— Textauszug —
::::::::
Frieden geht durch den Magen

24. Januar 2026
Bild: MMüller

Es ist selten geworden, und genau deshalb genieße ich es umso mehr: der Moment, wenn alle um den Tisch versammelt sind und das Essen vor uns steht. Der Duft von frisch Gekochtem zieht durch den Raum, Besteck klappert leise, und schon beginnen die Gespräche. Man lacht über Gelungenes, spendet Trost bei Misslungenem. Stunden können vergehen, ohne dass jemand auf die Uhr schaut – denn hier zählt nur das Miteinander, das Teilen und das gemeinsame Genießen.
::::::::
— Datenteil —
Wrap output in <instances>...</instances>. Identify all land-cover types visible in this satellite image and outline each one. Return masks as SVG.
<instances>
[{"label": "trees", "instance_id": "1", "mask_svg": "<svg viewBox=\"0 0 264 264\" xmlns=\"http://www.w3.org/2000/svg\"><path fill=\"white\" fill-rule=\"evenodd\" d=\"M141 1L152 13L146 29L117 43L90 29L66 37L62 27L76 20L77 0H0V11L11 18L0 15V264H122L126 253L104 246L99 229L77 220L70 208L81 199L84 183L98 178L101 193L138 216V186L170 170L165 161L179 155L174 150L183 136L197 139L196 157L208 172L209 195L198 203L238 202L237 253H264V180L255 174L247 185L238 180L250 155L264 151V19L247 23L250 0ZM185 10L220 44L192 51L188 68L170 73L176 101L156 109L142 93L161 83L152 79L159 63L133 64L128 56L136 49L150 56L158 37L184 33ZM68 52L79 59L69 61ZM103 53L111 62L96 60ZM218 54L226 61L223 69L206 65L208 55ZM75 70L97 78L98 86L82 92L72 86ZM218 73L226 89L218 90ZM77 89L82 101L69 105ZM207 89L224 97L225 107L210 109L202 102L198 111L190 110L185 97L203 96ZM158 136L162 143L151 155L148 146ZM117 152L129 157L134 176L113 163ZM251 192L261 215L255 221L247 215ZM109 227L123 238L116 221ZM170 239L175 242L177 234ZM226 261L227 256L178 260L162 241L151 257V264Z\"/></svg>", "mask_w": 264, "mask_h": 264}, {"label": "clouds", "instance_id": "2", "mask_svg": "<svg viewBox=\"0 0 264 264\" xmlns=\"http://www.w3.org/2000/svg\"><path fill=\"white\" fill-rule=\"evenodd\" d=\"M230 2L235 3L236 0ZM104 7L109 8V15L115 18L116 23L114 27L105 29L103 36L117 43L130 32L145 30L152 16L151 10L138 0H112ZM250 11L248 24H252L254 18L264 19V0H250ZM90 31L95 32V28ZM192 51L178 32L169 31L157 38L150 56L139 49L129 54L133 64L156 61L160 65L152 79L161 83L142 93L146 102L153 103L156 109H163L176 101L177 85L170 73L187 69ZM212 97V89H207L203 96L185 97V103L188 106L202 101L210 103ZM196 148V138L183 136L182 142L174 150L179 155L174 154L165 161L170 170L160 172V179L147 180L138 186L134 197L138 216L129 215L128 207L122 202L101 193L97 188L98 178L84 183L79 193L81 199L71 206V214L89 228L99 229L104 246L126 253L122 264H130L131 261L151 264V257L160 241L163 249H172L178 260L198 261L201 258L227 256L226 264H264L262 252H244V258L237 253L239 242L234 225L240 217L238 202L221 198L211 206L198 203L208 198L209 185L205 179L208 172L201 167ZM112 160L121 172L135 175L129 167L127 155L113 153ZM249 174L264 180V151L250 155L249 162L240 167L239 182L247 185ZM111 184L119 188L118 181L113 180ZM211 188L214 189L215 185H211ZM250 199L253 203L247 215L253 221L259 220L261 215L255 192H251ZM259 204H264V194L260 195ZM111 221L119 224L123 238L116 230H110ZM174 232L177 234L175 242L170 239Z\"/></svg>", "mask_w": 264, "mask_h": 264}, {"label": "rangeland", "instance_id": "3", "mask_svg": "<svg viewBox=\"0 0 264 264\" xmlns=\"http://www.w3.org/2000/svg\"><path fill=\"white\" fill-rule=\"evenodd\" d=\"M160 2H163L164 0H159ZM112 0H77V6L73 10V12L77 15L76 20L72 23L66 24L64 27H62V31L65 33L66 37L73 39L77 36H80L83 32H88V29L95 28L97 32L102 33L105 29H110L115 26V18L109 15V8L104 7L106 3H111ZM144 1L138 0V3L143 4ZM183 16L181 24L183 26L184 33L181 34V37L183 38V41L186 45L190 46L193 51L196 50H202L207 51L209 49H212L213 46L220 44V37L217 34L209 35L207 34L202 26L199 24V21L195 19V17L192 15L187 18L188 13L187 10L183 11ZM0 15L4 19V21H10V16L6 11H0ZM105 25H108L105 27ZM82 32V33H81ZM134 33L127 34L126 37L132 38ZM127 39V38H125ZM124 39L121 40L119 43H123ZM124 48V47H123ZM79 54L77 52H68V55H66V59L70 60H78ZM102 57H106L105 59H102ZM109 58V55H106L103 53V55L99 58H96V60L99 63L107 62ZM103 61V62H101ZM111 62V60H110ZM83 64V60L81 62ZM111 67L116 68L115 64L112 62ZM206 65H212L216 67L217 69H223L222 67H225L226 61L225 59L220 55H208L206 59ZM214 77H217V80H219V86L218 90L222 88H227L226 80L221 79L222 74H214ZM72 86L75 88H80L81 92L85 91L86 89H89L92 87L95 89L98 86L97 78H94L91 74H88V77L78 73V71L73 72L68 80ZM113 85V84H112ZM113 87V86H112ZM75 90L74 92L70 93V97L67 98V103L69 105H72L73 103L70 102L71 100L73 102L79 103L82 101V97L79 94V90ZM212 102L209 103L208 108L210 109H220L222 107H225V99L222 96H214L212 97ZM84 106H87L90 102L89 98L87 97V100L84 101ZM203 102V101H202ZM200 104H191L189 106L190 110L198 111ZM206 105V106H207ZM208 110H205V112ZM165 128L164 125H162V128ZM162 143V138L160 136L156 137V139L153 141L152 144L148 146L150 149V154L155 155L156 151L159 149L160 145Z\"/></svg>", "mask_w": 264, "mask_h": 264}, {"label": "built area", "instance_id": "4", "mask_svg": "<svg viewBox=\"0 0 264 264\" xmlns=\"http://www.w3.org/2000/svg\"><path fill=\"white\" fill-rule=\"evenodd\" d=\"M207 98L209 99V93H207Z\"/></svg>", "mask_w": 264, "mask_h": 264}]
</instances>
::::::::
— Aufgabe 1 —
Was zählt laut dem Text über das gemeinsame Essen am Tisch? Nenne alle Punkte, die dort aufgeführt sind.
— Aufgabe 2 —
Führe den Text über das gemeinsame Essen nach seinem letzten Satz fort.

— Antwort 1 —
das Miteinander, das Teilen, das gemeinsame Genießen

— Antwort 2 —
Beim Essen kommt alles auf den Tisch. Denn Essen verbindet. An vielen Orten wird heute bewusst gemeinsam gekocht und danach natürlich auch gegessen. Menschen lernen dabei voneinander, entdecken neue Gerichte und Kulturen. Überall entstehen Projekte, in denen gemeinsames Kochen und Essen Brücken baut. Hier tauschen sich Menschen aus, lachen zusammen und erfahren, dass Freundschaft und Verständigung oft ganz einfach durch das Teilen einer Mahlzeit beginnen. Denn wahrer Frieden beginnt manchmal genau dort, wo Menschen zusammen am Tisch sitzen.

So hat es auch Jesus gelebt. Er gesellt sich zu den Menschen an ihren Tisch und teilt Brot und Leben. So kommt er mit unterschiedlichsten Menschen ins Gespräch. Ihr Hunger nach Gesehenwerden und nach Frieden, nach einer Perspektive für die Zukunft wird in seiner Gegenwart gestillt – und sie werden satt.

„Und es werden kommen von Osten und von Westen, von Norden und von Süden, die zu Tisch sitzen werden im Reich Gottes.“ (Lk 13,29), heißt es im Wochenspruch der kommenden Woche.
So bekomme ich Appetit auf einen gedeckten und belebten Tisch des Reiches Gottes – schon hier und jetzt.